N: It doesn’t matter where we go, here or there, it’s always a big drinking crowd. I don’t know where it is they don’t drink, because I’ve never been there. We go into a dark bar and everyone’s drunk, everyone’s obnoxious, and you have to love it. Even at my art shows. I tried to arrange from the beginning that they will be like parties because I was used to that with the band. Instead of being an uptight situation, they end up being pretty decent parties.

MDM: Will you be drinking at your upcoming show in Denver?

N: You can bet on it.

MDM: What sort of drinks do you like to have served at your gallery openings?

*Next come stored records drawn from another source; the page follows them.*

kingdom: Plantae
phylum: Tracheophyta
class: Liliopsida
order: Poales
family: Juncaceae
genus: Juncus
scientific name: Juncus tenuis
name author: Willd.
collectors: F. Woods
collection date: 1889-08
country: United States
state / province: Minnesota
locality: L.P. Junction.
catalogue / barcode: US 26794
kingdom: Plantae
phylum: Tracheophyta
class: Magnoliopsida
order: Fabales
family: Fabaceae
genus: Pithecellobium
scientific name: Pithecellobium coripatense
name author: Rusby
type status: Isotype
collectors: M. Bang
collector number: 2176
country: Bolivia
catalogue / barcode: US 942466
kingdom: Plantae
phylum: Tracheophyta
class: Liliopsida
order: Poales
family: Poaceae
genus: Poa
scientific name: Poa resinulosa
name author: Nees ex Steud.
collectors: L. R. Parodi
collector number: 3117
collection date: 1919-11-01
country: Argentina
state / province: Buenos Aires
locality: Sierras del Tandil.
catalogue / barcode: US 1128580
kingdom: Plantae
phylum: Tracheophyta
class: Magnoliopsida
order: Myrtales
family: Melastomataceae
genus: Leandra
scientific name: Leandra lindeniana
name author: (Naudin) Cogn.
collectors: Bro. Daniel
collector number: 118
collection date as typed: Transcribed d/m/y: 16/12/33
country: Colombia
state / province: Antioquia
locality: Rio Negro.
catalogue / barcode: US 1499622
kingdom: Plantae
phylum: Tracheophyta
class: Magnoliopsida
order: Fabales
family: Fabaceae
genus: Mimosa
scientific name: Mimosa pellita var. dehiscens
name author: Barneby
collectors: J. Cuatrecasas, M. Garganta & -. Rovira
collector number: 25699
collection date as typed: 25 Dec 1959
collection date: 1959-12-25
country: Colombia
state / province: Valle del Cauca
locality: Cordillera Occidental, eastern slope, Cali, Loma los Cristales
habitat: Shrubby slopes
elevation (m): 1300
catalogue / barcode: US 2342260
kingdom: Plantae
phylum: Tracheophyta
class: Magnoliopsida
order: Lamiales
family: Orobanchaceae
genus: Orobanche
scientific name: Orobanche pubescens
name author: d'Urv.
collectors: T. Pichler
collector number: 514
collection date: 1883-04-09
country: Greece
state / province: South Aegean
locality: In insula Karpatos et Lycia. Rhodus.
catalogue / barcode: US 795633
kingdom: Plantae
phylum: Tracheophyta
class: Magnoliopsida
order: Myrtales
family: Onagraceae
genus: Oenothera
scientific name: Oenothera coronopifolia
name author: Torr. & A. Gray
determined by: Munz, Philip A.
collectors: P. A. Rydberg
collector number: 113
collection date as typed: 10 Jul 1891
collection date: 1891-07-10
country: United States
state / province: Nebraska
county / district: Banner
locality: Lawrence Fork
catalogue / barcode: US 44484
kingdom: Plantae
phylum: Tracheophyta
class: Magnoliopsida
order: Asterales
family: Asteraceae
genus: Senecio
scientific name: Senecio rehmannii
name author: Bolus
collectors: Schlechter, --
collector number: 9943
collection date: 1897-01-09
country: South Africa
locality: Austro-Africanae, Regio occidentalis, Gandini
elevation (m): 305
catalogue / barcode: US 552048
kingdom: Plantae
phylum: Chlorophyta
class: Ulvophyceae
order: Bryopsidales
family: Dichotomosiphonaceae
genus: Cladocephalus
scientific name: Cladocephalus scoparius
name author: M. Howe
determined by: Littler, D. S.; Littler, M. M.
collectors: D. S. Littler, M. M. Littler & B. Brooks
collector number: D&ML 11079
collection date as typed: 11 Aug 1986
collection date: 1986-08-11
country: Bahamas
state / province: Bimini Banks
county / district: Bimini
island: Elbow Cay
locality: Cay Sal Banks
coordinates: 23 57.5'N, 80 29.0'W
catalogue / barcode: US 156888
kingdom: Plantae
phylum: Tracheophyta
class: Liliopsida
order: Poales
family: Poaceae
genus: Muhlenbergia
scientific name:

N: I don’t care what anyone else drinks or what the hell is served. I drink whisky. Who the hell cares about anyone else?

MDM: What’s your favorite town to drink in?

N: Hard to say. I haven’t been disappointed drinking in any town, but I would probably have to go with Detroit, just because I’m sure I have drank here more than anywhere else. We have good people here; I just like Detroit. I like the people here, it’s a really fun party town, which nobody knows. It’s a well kept secret.

MDM: If you decided to open a bar where would it be and what would it be like?

N: My mother used to talk about the old-fashioned beer gardens. It’d be nice if it was like that, if it had an outdoor patio with grapevines. I don’t really know what they were like, but I’m picturing a garden with beer growing on vines. I guess it would be in a fantasy city, because it can’t be too hot and it can’t be too cold. Nah, it would be in Detroit, I’m not moving. I could think of a better place, but I’m not going to say New Orleans. People are so used to drinking there constantly; I don’t know how special it would be. I’m not going to own a bar, okay? Too much work.

MDM: Do you remember the drunkest you’ve ever been? Or perhaps you were told by your friends the next day.

N: No, but that’s the point. And yeah, they have told me. They say you were a one-girl party. Not that I remember. When I black out I’m still going strong, no one knows I’m blacked out. I’m still talking and doing stuff. I drank a lot of wine at a show in San Francisco, it was Juxtapose’s 10th anniversary and we were all at a table with Robert Williams and a bunch of different artists. I was drinking a lot of wine, not even thinking about it, and I don’t remember coming home. We went to a bar afterwards, which I don’t remember. I was still talking and falling into people and apologizing. Colonel said I was very suave. Now that was a heavy hangover.

MDM: Is it harder to get your friends to go out drinking now than back in the day?

N: A few dropped off, but mostly they’re not that hard to find when it’s time to drink. Thank God most of them don’t have kids or serious mental problems or aren’t dead already. They’re willing, very willing. You made me really appreciate that, now that you mentioned it. What if no one would drink with us?

MDM: That’s a scary thought. Niagara, why must we drink?

N: We must to drink to stay happy. We must, we must, we must. I believe there are drugs and a drink for every occasion. Just to put up with what’s going on. I’ve found out there pretty much isn’t anybody that doesn’t get high on something. A lot of people won’t admit it, because it’s not chic. It’s not politically correct. You think everyone has straightened up, but everybody is doing just as much as ever, they just lie about it if they’re in the public eye. Or they’re awfully truthful like me. Life would be totally unbearable without it because there is so much horrible stuff going on, you have to try to stay a little bit to the side of that. If you start thinking of all the dead things in the street, of all the idiot people, and that everyone’s an asshole, you start realizing the truth. Then you realize you have to get away from the reality of the truth. Otherwise you would lead a horrible life. So don’t feel guilty about drinking or getting high because you might as well make the most of a short life. It’s a short life and that’s already a bummer. See now? I need a drink. It’s short, damnit.